E. Other issues in archiving large data sets with journals, in University repositories or in funded public archives
There was some general discussion about the appropriate ‘horizon’ after which unpublished data should be released into the public domain, Marian Szebenyi thinking that 3 or even 5 years could be considered too short for data of high potential value. Frances Bernstein remarked that PDB release embargo periods used to be longer than is now the case, and had been lowered in accordance with community wishes. JRH emphasised that the DDDWG was not seeking to mandate a specific horizon, but that active discussion within the community (or communities) should take place to establish a timescale that represented a reasonable consensus. It was also pointed out that (unlike in space science, where a rocket launch marked a specific ‘time zero’) there might be difficulties in establishing the starting point from which an embargo period should properly be reckoned.

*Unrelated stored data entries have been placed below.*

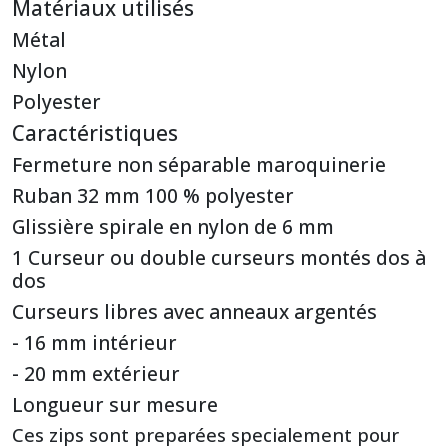
Matériaux utilisés
Métal
Nylon
Polyester
Caractéristiques
Fermeture non séparable maroquinerie
Ruban 32 mm 100 % polyester
Glissière spirale en nylon de 6 mm
1 Curseur ou double curseurs montés dos à
dos
Curseurs libres avec anneaux argentés
- 16 mm intérieur
- 20 mm extérieur
Longueur sur mesure
Ces zips sont preparées specialement pour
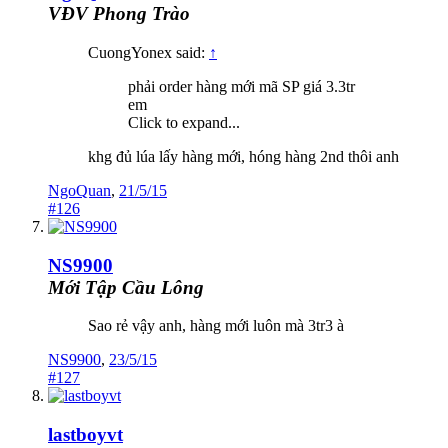
VĐV Phong Trào
CuongYonex said:
↑
phải order hàng mới mã SP giá 3.3tr
em
Click to expand...
khg đủ lúa lấy hàng mới, hóng hàng 2nd thôi anh
NgoQuan
,
21/5/15
#126
NS9900
Mới Tập Cầu Lông
Sao rẻ vậy anh, hàng mới luôn mà 3tr3 à
NS9900
,
23/5/15
#127
lastboyvt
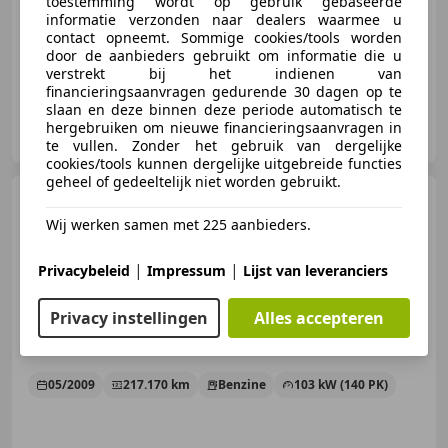
toestemming wordt op gebruik gebaseerde
informatie verzonden naar dealers waarmee u
02/2013
263.872 km
Diesel
82 kW (111 PK)
contact opneemt. Sommige cookies/tools worden
door de aanbieders gebruikt om informatie die u
verstrekt bij het indienen van
financieringsaanvragen gedurende 30 dagen op te
slaan en deze binnen deze periode automatisch te
Klomp Cars
hergebruiken om nieuwe financieringsaanvragen in
NL-8071 RN NUNSPEET
te vullen. Zonder het gebruik van dergelijke
cookies/tools kunnen dergelijke uitgebreide functies
geheel of gedeeltelijk niet worden gebruikt.
Renault Laguna
2.0 16V
Dynamique | Top Staat |
Wij werken samen met 225 aanbieders.
|
|
Privacybeleid
Impressum
Lijst van leveranciers
€ 2.490
Privacy instellingen
Alles accepteren
05/2009
217.170 km
Benzine
103 kW (140 PK)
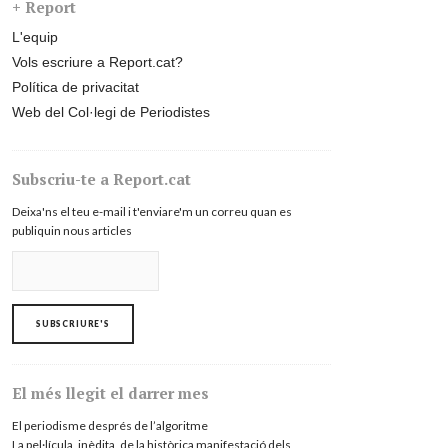
+ Report
L'equip
Vols escriure a Report.cat?
Política de privacitat
Web del Col·legi de Periodistes
Subscriu-te a Report.cat
Deixa'ns el teu e-mail i t'enviare'm un correu quan es
publiquin nous articles
El més llegit el darrer mes
El periodisme després de l’algoritme
La pel·lícula, inèdita, de la històrica manifestació dels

HJB revisited the idea of data ‘triage’ to reduce the volume of accumulated data. For some detectors there was natural triage, in that data frames were already discarded at source or stored using lossy compression. While he did approve of the general idea of retaining as much data as possible that was associated with published structures, he did argue for a strategy that tried to retain some lossy version of other data that would otherwise be completely discarded.
F Commission Reports
While the DDDWG was keen to encourage progress by Commissions in defining experimental raw data metadata, there was as yet no coordinated way to achieve this. Patrick Mercier (PM) noted that the Commission on Inorganic and Mineral Structures was aware of the requirement and wished to proceed, but needed help in starting. JRH suggested that the XAFS and SAS articles published in recent years in Acta, together with the forthcoming Acta D special articles, would form a useful reference and starting point. SG emphasised that the Crystallography Open Database would be happy to help where possible.

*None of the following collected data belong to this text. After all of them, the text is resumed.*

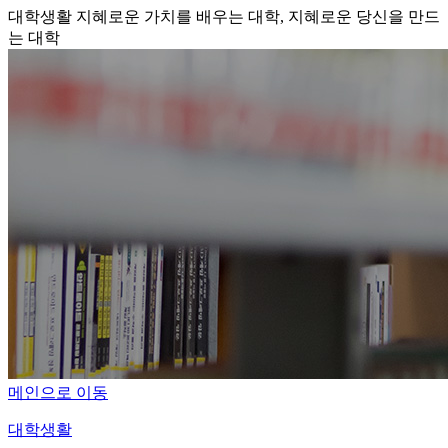
대학생활
지혜로운 가치를 배우는 대학, 지혜로운 당신을 만드
는 대학
메인으로 이동
대학생활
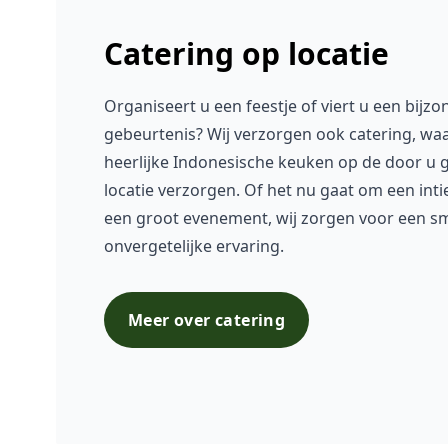
Catering op locatie
Organiseert u een feestje of viert u een bijz
gebeurtenis? Wij verzorgen ook catering, waa
heerlijke Indonesische keuken op de door u
locatie verzorgen. Of het nu gaat om een inti
een groot evenement, wij zorgen voor een sm
onvergetelijke ervaring.
Meer over catering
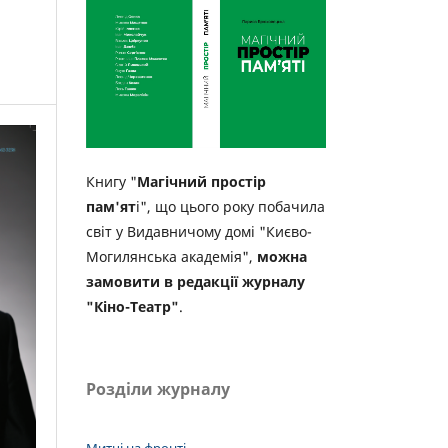
Книгу "
Магічний простір
пам'ят
і", що цього року побачила
світ у Видавничому домі "Києво-
Могилянська академія",
можна
замовити в редакції журналу
"Кіно-Театр"
.
Розділи журналу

* Action: PM to consult with his Commission colleagues to confirm if they now have enough details to proceed. [Post meeting note: Dr Simon Coles of Southampton University, UK could be approached by PM as a Commission consultant on such matters.]
G Next triennium
A complete work plan for the next triennium would depend on feedback from the Executive Committee to the Working Group report presented at this Congress. In anticipation of a renewed mandate, an application for IUCr funding had been submitted, to support a one-day workshop at the ECM meeting in Rovinj in August 2015. The DDDWG itself has presented the IUCr Executive Committee with a set of summary points for why it should continue (see Appendix below).
John R. Helliwell
To the IUCr Executive Secretary August 10th 2014
The DDDWG wishes to commend to the EC that the activities of the DDDWG should continue in the next Triennium and we unanimously offer our reasons below.
Prof John R Helliwell DSc
> We offer the following good reasons to continue:-
> 1. The raw data archiving and correct metadata logging may take longer than we initially
> imagined to get ingrained as community best practice and thereby we would be on hand
> as a DDDWG to push further where and when needed.
> 2. Increasingly the DDDWG is recognised as an established and experienced group for
> crystallographers, as well as central X-ray and neutron facilities, and the IUCr Executive
> Committee and its Commissions to consult on raw data archiving policy as well as technical matters.
> 3. Technical opportunities for raw data archiving are still evolving and we are better placed
> as a group rather than as individuals to follow what is happening.
> The above said we may need to add new specialists to the DDDWG. The most obvious is
> to have someone on board that represents those scientists that take many years to prepare
> experiments notably of difficult samples and who would be properly alert to mandates like
> "privileged access to measured data can be for a limited period before open access to those
> data by others would be required".
> There may be other specialists that the EC would like to suggest.